Technology is becoming more and more common in lecture theatres, colleges and classrooms worldwide.
And not just for the teachers!
Because laptops, tablets and smart phones are becoming smaller, lighter, more powerful, the idea of taking notes by hand just seems tedious and out dated to many students today.
Typing your notes may be faster and means you can record more when there's a lot of information to take down.
But it turns out there are still advantages to doing things the old-fashioned way.
The research clearly shows that laptops, tablets and other devices can cause distractions. In just 1 click you can check steemit, insta, twitter or Facebook - feels so much better than vegging out in that dull and boring lecture!
And one study has shown that because taking hand written notes means you go slower it's what actually makes it more useful in the long run.
The publication called Psychological Science, has published a study by Pam A. Mueller of Princeton University and Daniel M. Oppenheimer of the University of California, Los Angeles. In the study they test how hand written note-taking compares to notes taken on a computer and what is the affect on your learning.
"When people type their notes, they have this tendency to try to take verbatim notes and write down as much of the lecture as they can," Mueller tells NPR's Rachel Martin. "The students who were taking longhand notes in our studies were forced to be more selective — because you can't write as fast as you can type. And that extra processing of the material that they were doing benefited them."
Note-taking is categorised in two ways: generative and nongenerative.
- Generative note-taking = condensing, summarising, paraphrasing and concept mapping/mind mapping
- Nongenerative note-taking = copying the content verbatim.
And they also hypothesise two key benefits and why hand written note-taking is beneficial in the first place.
- The encoding hypothesis, when you are taking hand written notes you are using multiple processes, writing, drawing, mapping, spacial design "the processing that occurs" improves "learning and retention."
- The external-storage hypothesis, is that you learn by being able to look back at your notes, or even the notes of other people.
Now I know that if you can type faster than you write, then using a laptop will make you more likely to try to transcribe everything you're hearing. So Mueller and Oppenheimer had to consider whether the benefits of being able to look at your more complete, transcribed notes on a laptop outweigh the drawbacks of not processing that information. On the other hand, when writing longhand, you process the information better but may have less to look back at.
In come the standard Guinea Pigs - university students. For the first study, the guinea pigs were shown a variety of TED talks, and found that the students who used laptops did type significantly more words than those who took notes by hand.

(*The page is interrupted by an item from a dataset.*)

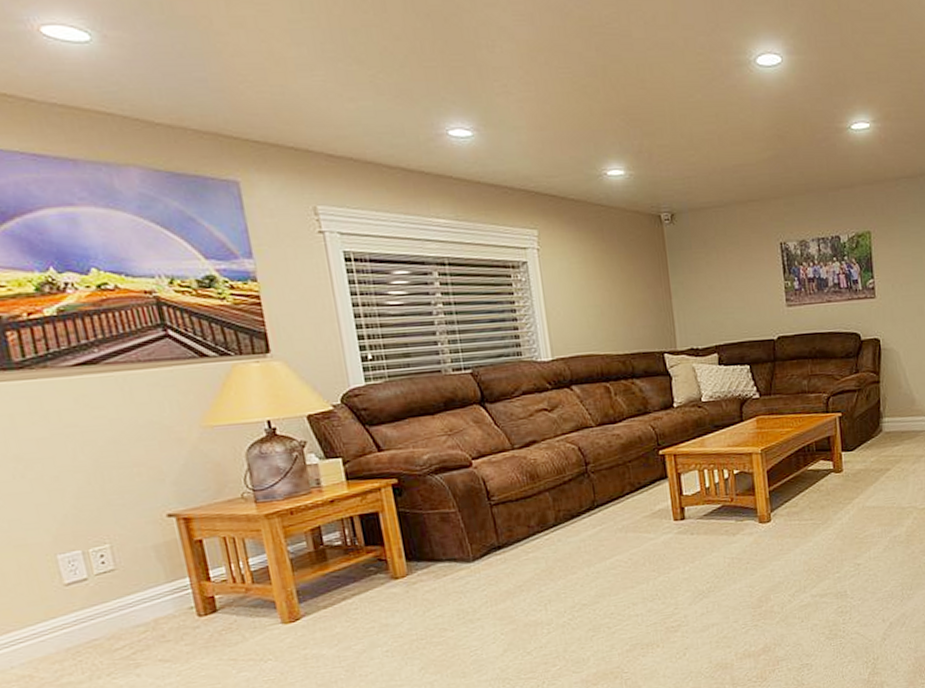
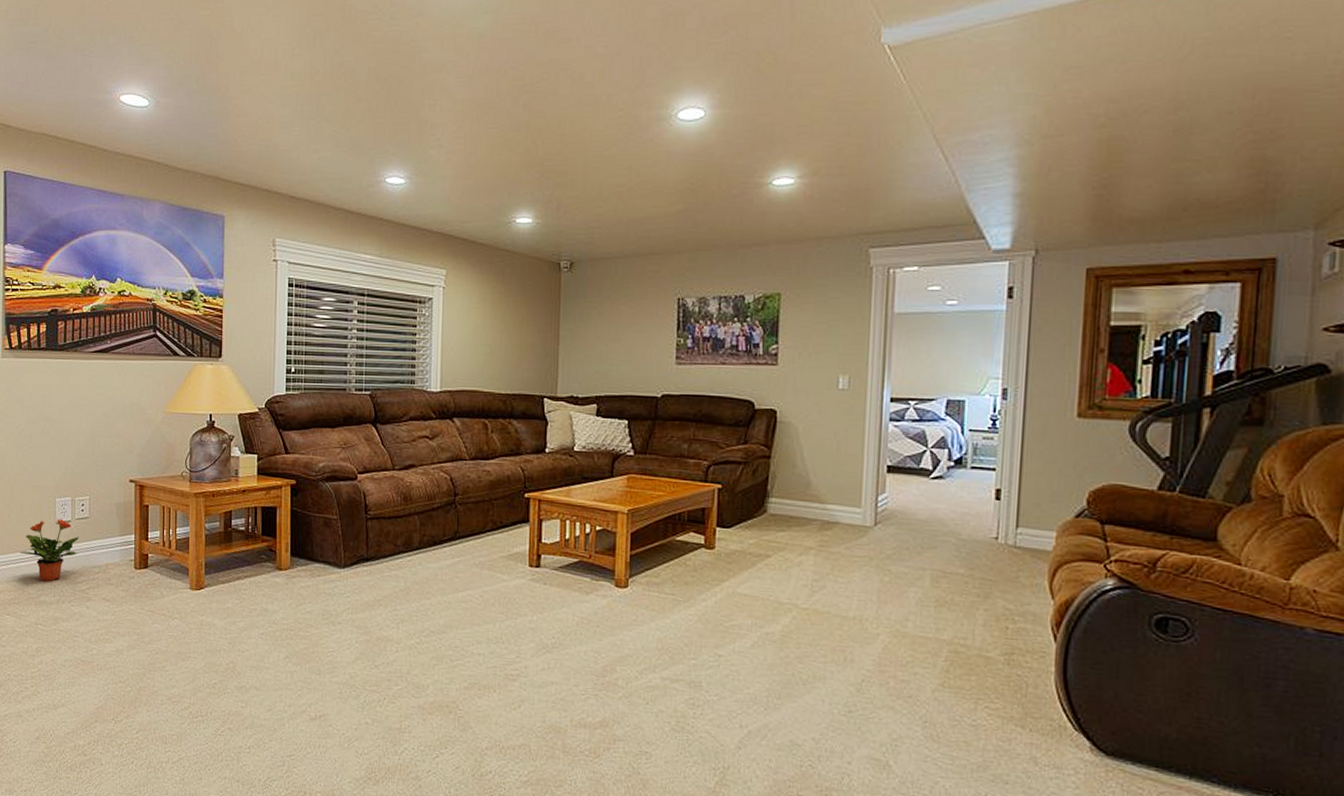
potted plant: none [13,578,107,659] -> present [20,518,80,582]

The testing of the encoding hypothesis i.e. how well they remembered information, revealed a key point of divergence, and that was the type of question...
When asked to simply remember facts, like dates, both groups did equally well.
But
For "conceptual-application" questions, such as, "How do Japan and Sweden differ in their approaches to equality within their societies?" the laptop users did "significantly worse."
The same results occurred in a second study, students using laptops were specifically told to avoid taking verbatim notes. "Even when we told people they shouldn't be taking these verbatim notes, they were not able to overcome that instinct," Mueller says. And the correlation was definite and clear - The more words the students copied verbatim, the worse they performed on recall tests.
And to test the external-storage hypothesis, for the third study they gave students the opportunity to review their notes in between the lecture and test. The thinking is, if students have time to study their notes from their laptops, the fact that they typed more extensive notes than their longhand-writing peers could possibly help them perform better.
BUT the students taking notes by hand still performed better. "This is suggestive evidence that longhand notes may have superior external storage as well as superior encoding functions," Mueller and Oppenheimer write.
Do studies like these make any difference to you? Do they mean as a wise student you will go back to pen and paper?
"I think it is a hard sell to get people to go back to pen and paper," Mueller says. "But they are developing lots of technologies now like Livescribe and various stylus and tablet technologies that are getting better and better. And I think that will be sort of an easier sell to college students and people of that generation."